What is the firm’s approach to land use entitlements?
Evelyn Heidelberg heads a dedicated Land Use and Environmental Resources practice group — a level of specialization that signals genuine depth in California’s complex entitlement processes, CEQA requirements, and environmental permitting. For development projects where land use approvals represent the critical path, having specialist counsel within the same firm as the transaction team is a practical advantage.
What are some examples of notable transactions the firm has handled?
The firm has been involved in hospital expansion transactions, life science sector deals, and San Francisco’s largest pandemic-era sublease. It has handled record-setting retail leasing deals and complex commercial sales in the San Diego region. These transactions reflect the size and complexity of the matters the firm takes on.

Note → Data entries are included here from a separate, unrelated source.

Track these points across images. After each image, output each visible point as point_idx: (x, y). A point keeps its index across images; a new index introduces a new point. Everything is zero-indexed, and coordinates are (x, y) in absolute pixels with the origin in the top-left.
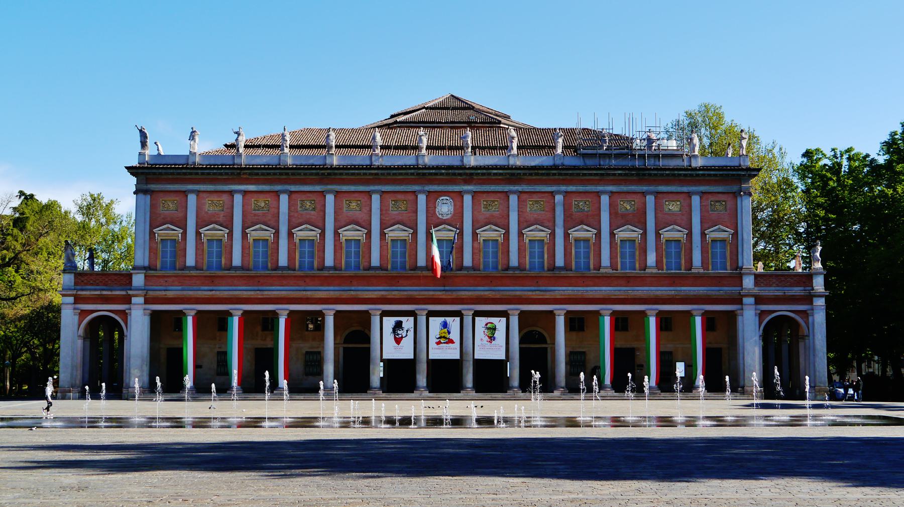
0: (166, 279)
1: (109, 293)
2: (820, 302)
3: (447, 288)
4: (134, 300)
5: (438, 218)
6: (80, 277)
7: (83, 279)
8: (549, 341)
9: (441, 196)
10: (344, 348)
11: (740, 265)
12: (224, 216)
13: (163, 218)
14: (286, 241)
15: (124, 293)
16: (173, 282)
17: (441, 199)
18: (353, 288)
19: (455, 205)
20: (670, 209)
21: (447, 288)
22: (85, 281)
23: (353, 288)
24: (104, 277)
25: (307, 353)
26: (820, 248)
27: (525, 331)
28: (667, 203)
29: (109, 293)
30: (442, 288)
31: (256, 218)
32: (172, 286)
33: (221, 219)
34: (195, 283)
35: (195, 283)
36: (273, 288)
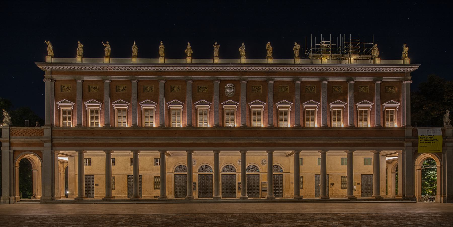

How is a boutique real estate firm different from a large law firm for a commercial real estate client?
CGS3 was founded on the premise that experienced Big Law real estate attorneys, freed from large firm overhead and billing structures, could provide comparable transactional capability with greater accessibility and economic efficiency. The firm’s 25 attorneys — all with Big Law or senior in-house backgrounds — represent the substantive experience component, while the boutique structure provides the service model those founders felt was lacking at larger firms.
Closing
Ten years after five Big Law partners set out to build a different kind of commercial real estate firm, CGS3 has sustained a consistent record: six consecutive Chambers rankings, a team of 25 attorneys carrying Big Law credentials, landmark transactions including hospital expansions and pandemic-era sublets, and a Law360 recognition as IP Practice Group of the Year adapted by practitioners who understand that the commercial real estate lifecycle rewards firms that can handle every stage. The San Diego base and Pacific Palisades extension give the firm a Southern California footprint suited to the geographic spread of its institutional clientele.